BY Mason Riddle, September 17, 2019

Sarah Jones, Horse (Dapple Grey) (I), 2017. Courtesy Weinstein Hammons Gallery

In The Pleasure Gardens, the London-based photographer Sarah Jones offers up a visual feast. Her images of horses, flowers, and formal garden features, taken with a large-format view camera, convey the viewer into a psychologically charged realm, where her subjects are  suspended against ink-black grounds. This exhibition of 16 images moved fluidly from black-and-white to color prints and engaged with various subject matter without disturbing the visual coherency and an otherworldly air.

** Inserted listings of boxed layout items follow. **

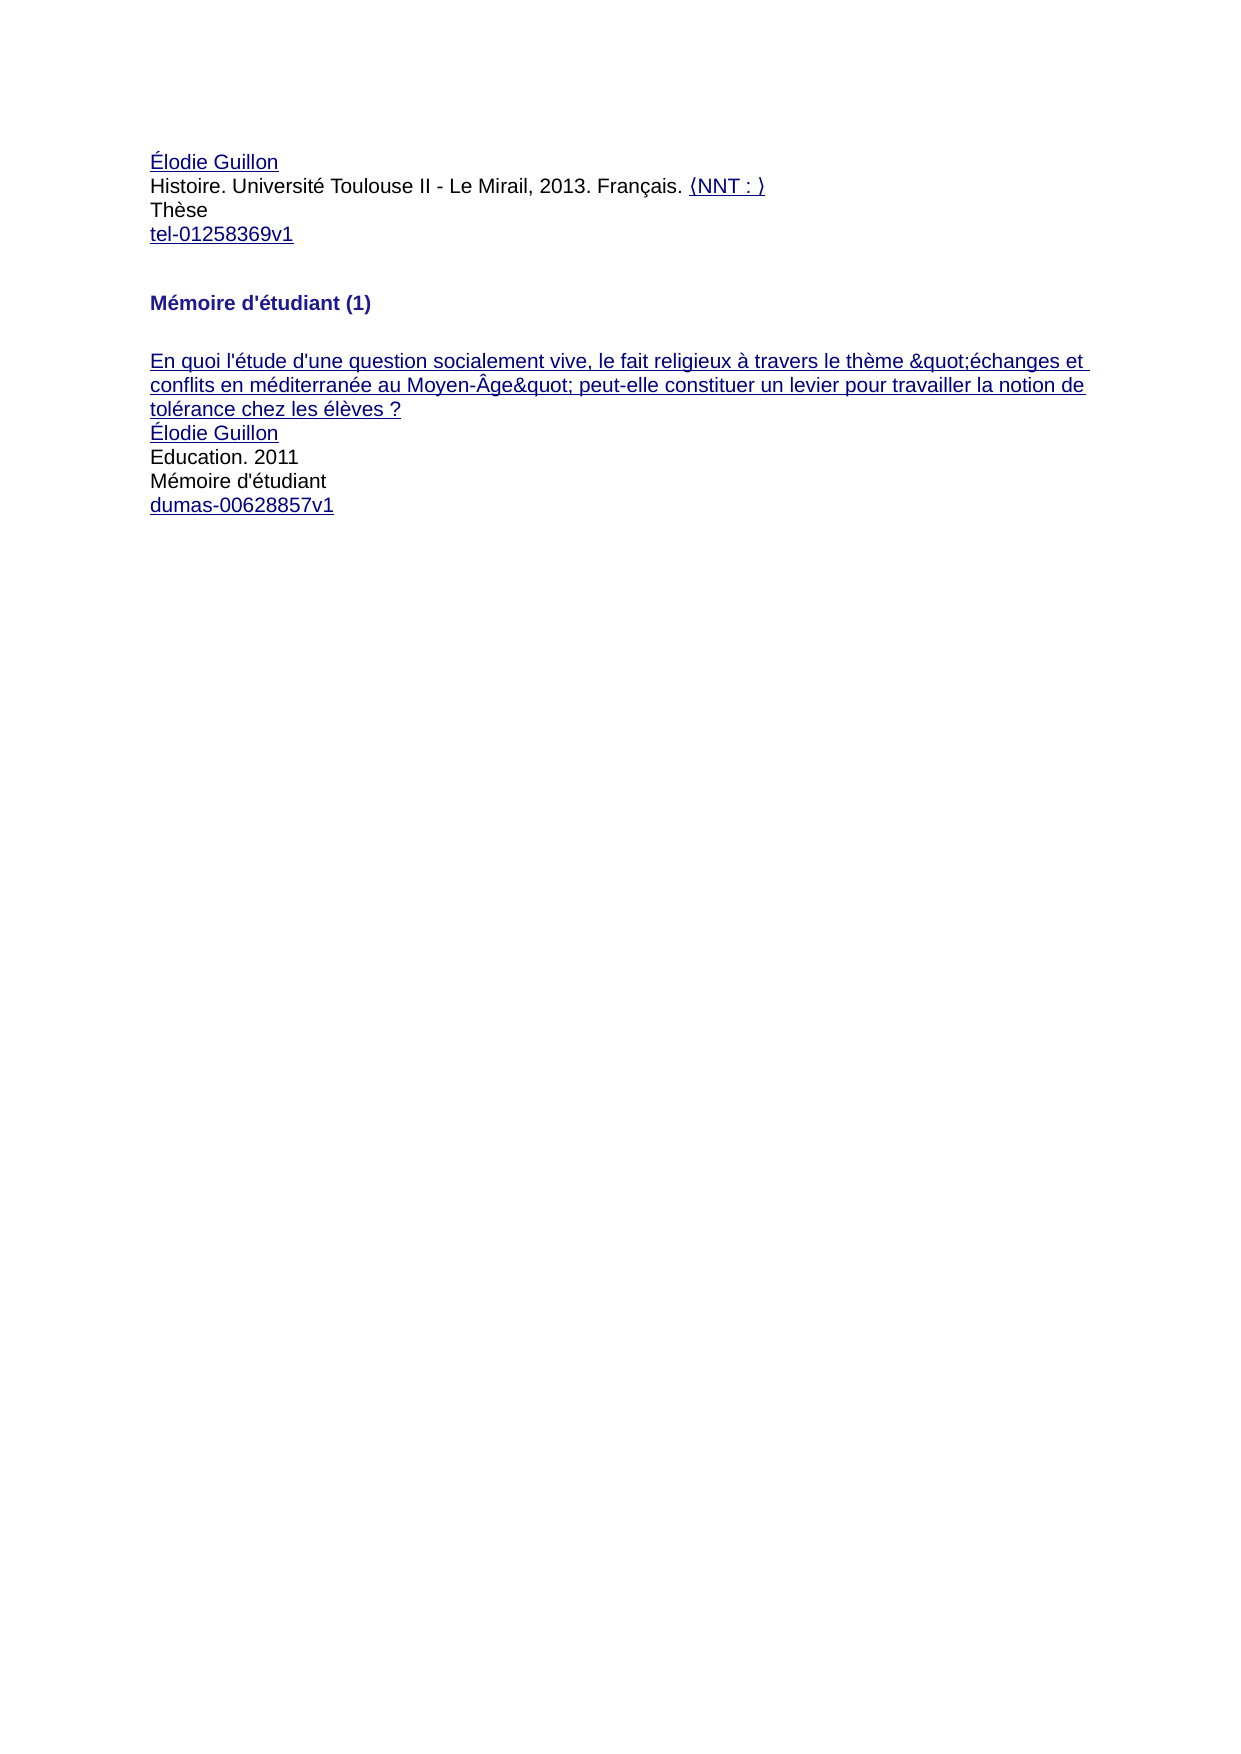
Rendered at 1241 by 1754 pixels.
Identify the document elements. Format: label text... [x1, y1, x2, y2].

table_cell Élodie Guillon Histoire. Université Toulouse II - Le Mirail, 2013. Français. ⟨NNT : ⟩ Thèse tel-01258369v1 [150, 150, 1090, 246]
table_header En quoi l'étude d'une question socialement vive, le fait religieux à travers le thème &quot;échanges et [150, 349, 1090, 370]
subtitle Mémoire d'étudiant (1) [150, 291, 1090, 314]
table_header conflits en méditerranée au Moyen-Âge&quot; peut-elle constituer un levier pour travailler la notion de tolérance chez les élèves ? Élodie Guillon Education. 2011 Mémoire d'étudiant dumas-00628857v1 [150, 371, 1090, 517]
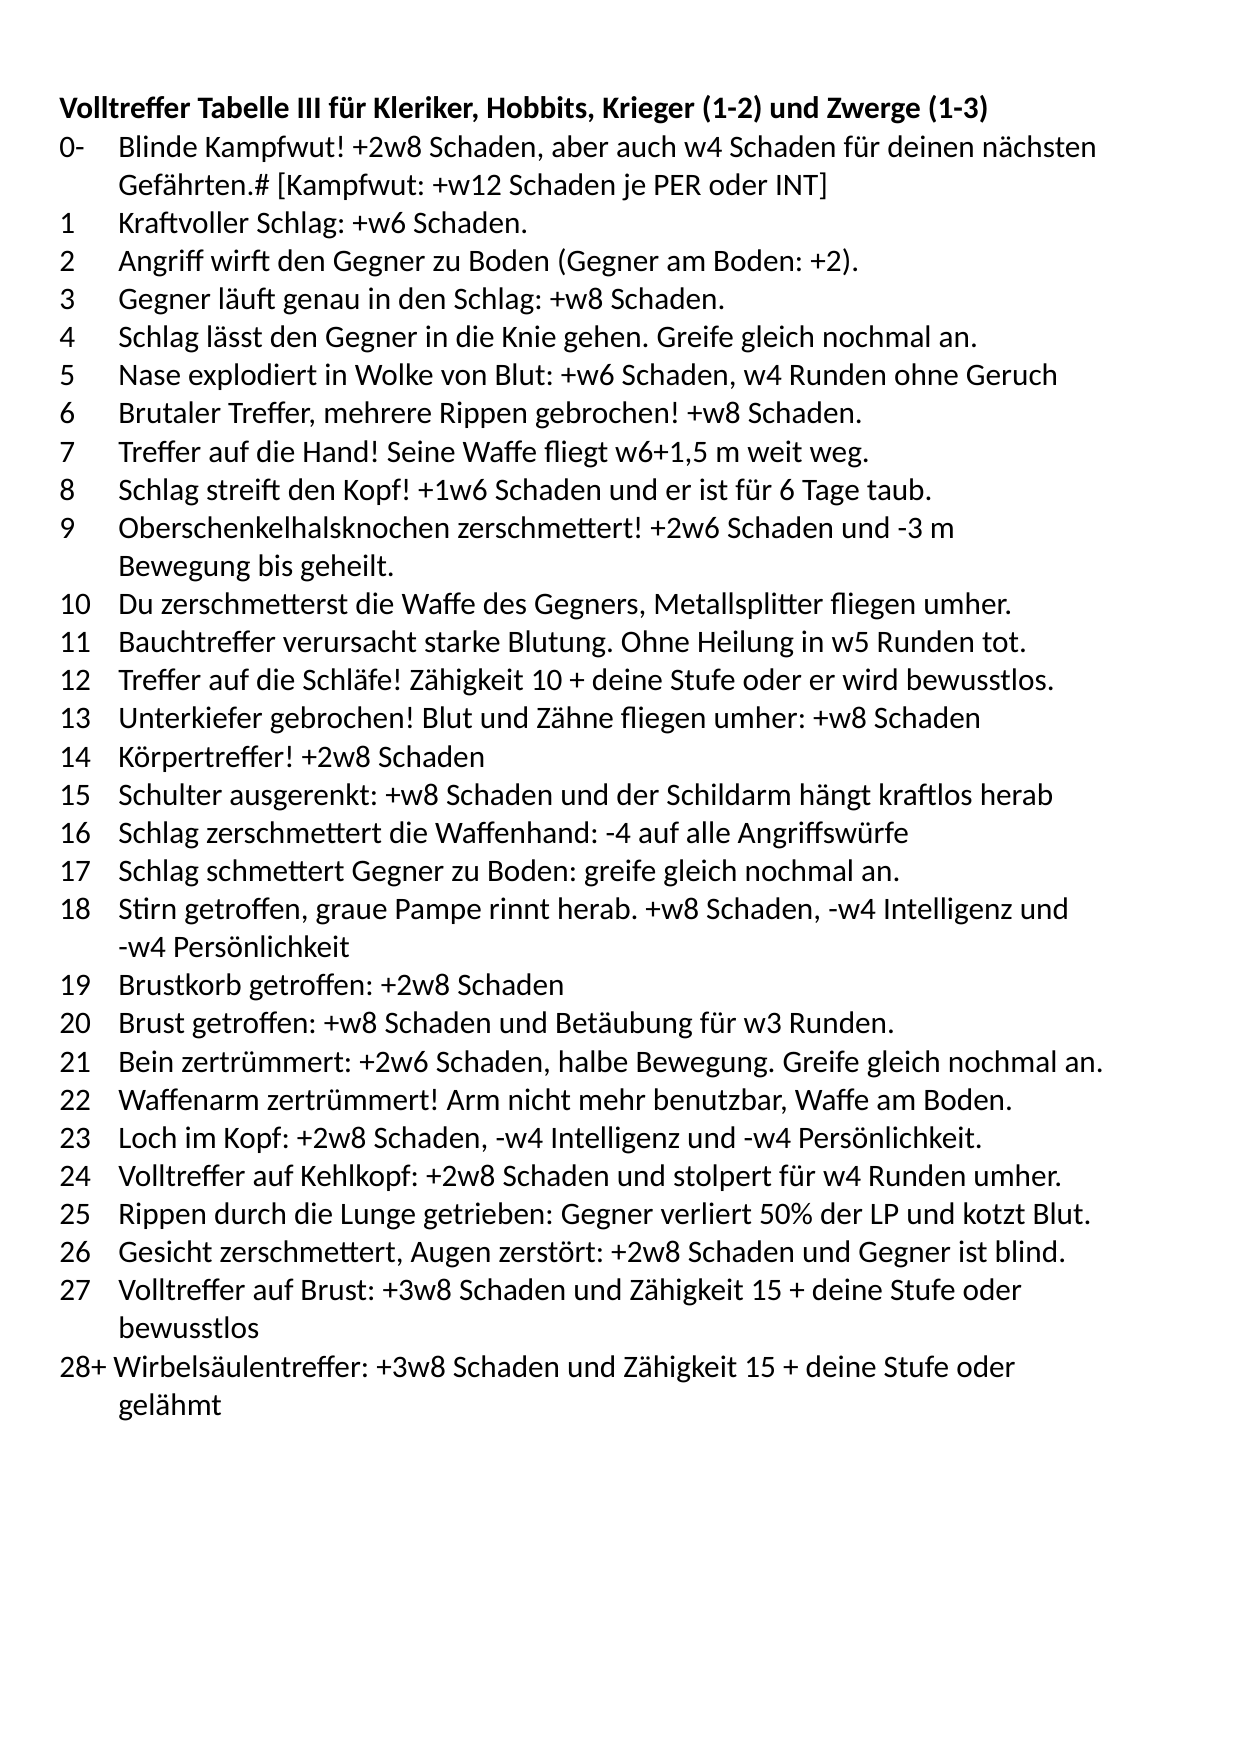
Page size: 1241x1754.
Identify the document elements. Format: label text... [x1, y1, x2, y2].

text 6 Brutaler Treffer, mehrere Rippen gebrochen! +w8 Schaden. [59, 393, 1181, 432]
text 27 Volltreffer auf Brust: +3w8 Schaden und Zähigkeit 15 + deine Stufe oder [59, 1270, 1181, 1308]
text 26 Gesicht zerschmettert, Augen zerstört: +2w8 Schaden und Gegner ist blind. [59, 1232, 1181, 1270]
text 4 Schlag lässt den Gegner in die Knie gehen. Greife gleich nochmal an. [59, 317, 1181, 355]
text 7 Treffer auf die Hand! Seine Waffe fliegt w6+1,5 m weit weg. [59, 432, 1181, 470]
text gelähmt [59, 1385, 1181, 1423]
text 22 Waffenarm zertrümmert! Arm nicht mehr benutzbar, Waffe am Boden. [59, 1080, 1181, 1118]
text Volltreffer Tabelle III für Kleriker, Hobbits, Krieger (1-2) und Zwerge (1-3) [59, 88, 1181, 127]
text 21 Bein zertrümmert: +2w6 Schaden, halbe Bewegung. Greife gleich nochmal an. [59, 1042, 1181, 1080]
text 9 Oberschenkelhalsknochen zerschmettert! +2w6 Schaden und -3 m [59, 508, 1181, 546]
text 15 Schulter ausgerenkt: +w8 Schaden und der Schildarm hängt kraftlos herab [59, 775, 1181, 813]
text 17 Schlag schmettert Gegner zu Boden: greife gleich nochmal an. [59, 851, 1181, 889]
text 12 Treffer auf die Schläfe! Zähigkeit 10 + deine Stufe oder er wird bewusstlos. [59, 660, 1181, 698]
text 11 Bauchtreffer verursacht starke Blutung. Ohne Heilung in w5 Runden tot. [59, 622, 1181, 660]
text 2 Angriff wirft den Gegner zu Boden (Gegner am Boden: +2). [59, 241, 1181, 279]
text 1 Kraftvoller Schlag: +w6 Schaden. [59, 203, 1181, 241]
text 8 Schlag streift den Kopf! +1w6 Schaden und er ist für 6 Tage taub. [59, 470, 1181, 508]
text 16 Schlag zerschmettert die Waffenhand: -4 auf alle Angriffswürfe [59, 813, 1181, 851]
text Bewegung bis geheilt. [59, 546, 1181, 584]
text 25 Rippen durch die Lunge getrieben: Gegner verliert 50% der LP und kotzt Blut. [59, 1194, 1181, 1232]
text 10 Du zerschmetterst die Waffe des Gegners, Metallsplitter fliegen umher. [59, 584, 1181, 622]
text 28+ Wirbelsäulentreffer: +3w8 Schaden und Zähigkeit 15 + deine Stufe oder [59, 1347, 1181, 1385]
text 24 Volltreffer auf Kehlkopf: +2w8 Schaden und stolpert für w4 Runden umher. [59, 1156, 1181, 1194]
text 19 Brustkorb getroffen: +2w8 Schaden [59, 965, 1181, 1003]
text 0- Blinde Kampfwut! +2w8 Schaden, aber auch w4 Schaden für deinen nächsten [59, 127, 1181, 165]
text 3 Gegner läuft genau in den Schlag: +w8 Schaden. [59, 279, 1181, 317]
text 23 Loch im Kopf: +2w8 Schaden, -w4 Intelligenz und -w4 Persönlichkeit. [59, 1118, 1181, 1156]
text -w4 Persönlichkeit [59, 927, 1181, 965]
text 14 Körpertreffer! +2w8 Schaden [59, 737, 1181, 775]
text 5 Nase explodiert in Wolke von Blut: +w6 Schaden, w4 Runden ohne Geruch [59, 355, 1181, 393]
text bewusstlos [59, 1308, 1181, 1347]
text 13 Unterkiefer gebrochen! Blut und Zähne fliegen umher: +w8 Schaden [59, 698, 1181, 737]
text 18 Stirn getroffen, graue Pampe rinnt herab. +w8 Schaden, -w4 Intelligenz und [59, 889, 1181, 927]
text 20 Brust getroffen: +w8 Schaden und Betäubung für w3 Runden. [59, 1003, 1181, 1042]
text Gefährten.# [Kampfwut: +w12 Schaden je PER oder INT] [59, 165, 1181, 203]
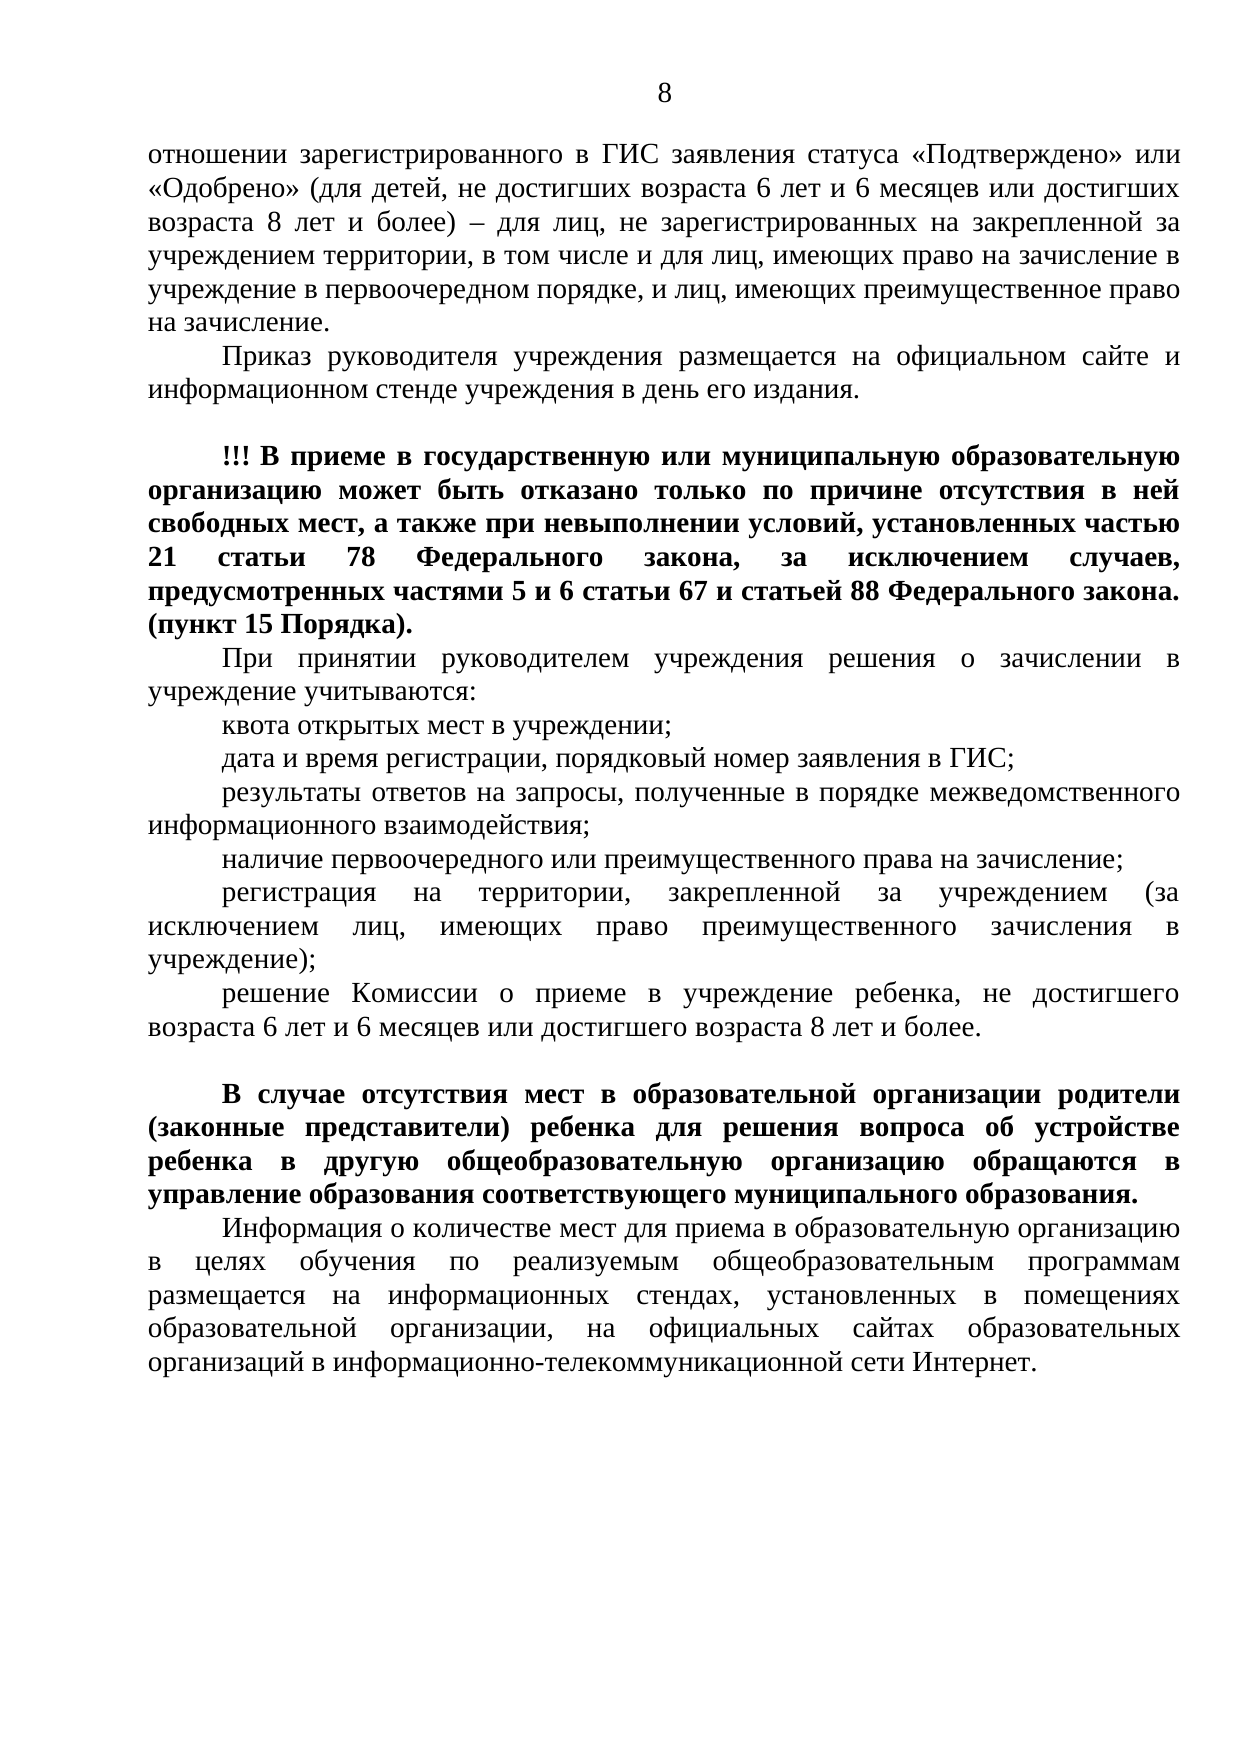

Even Jones’s smaller still lifes of jewel-hued glass collectibles, or the image Crystal (Quartz) (III), 2018, seem just outside the world of tangible things.

Isolated in indeterminate spaces, groomed horses, thorny clusters of pink rose bushes, a classically shaped fountain whose water droplets appear like frozen crystals, and a cascading manmade waterfall all accrue an uneasy gravitas against a black void. Together, Jones’s images construct a dialogue between permanence and transience, artifice and reality. For example, the static materiality of Crystal (Quartz) (III) contrasts with Cascade (I), 2017, a waterfall whose ephemeral current becomes mist in the wind. Her images also illuminate the artifice of her environments, as in the rose bushes, which she has photographed using the cinematic lighting technique called “day for night” to simulate a night scene.

Jones’s interest in still life and portraiture traditions and the history of photography and its contemporary application is evident. She references other photographers in works such as Cabinet II (After Man Ray) (I), 2013: a photograph of a black curio object in the shape of a violin’s f-hole, it makes a nod to the American photographer’s famous 1924 image, Ingre’s Violin. In Horse (After Muybridge) (I), 2010/12, a white horse is tethered in a white stall, one of two images – Horse (Dapple Grey) (I), 2017,  is the other – not printed on a black ground. 

A Victorian sensibility of restraint permeates the work. Situated as if in hermetically sealed spaces, the horses and objects, for example, evoke notions of wealth and privilege, while The Rose Gardens (Display) (VI), 2014, reveals the cycle of life – bud, full bloom, decay, and death.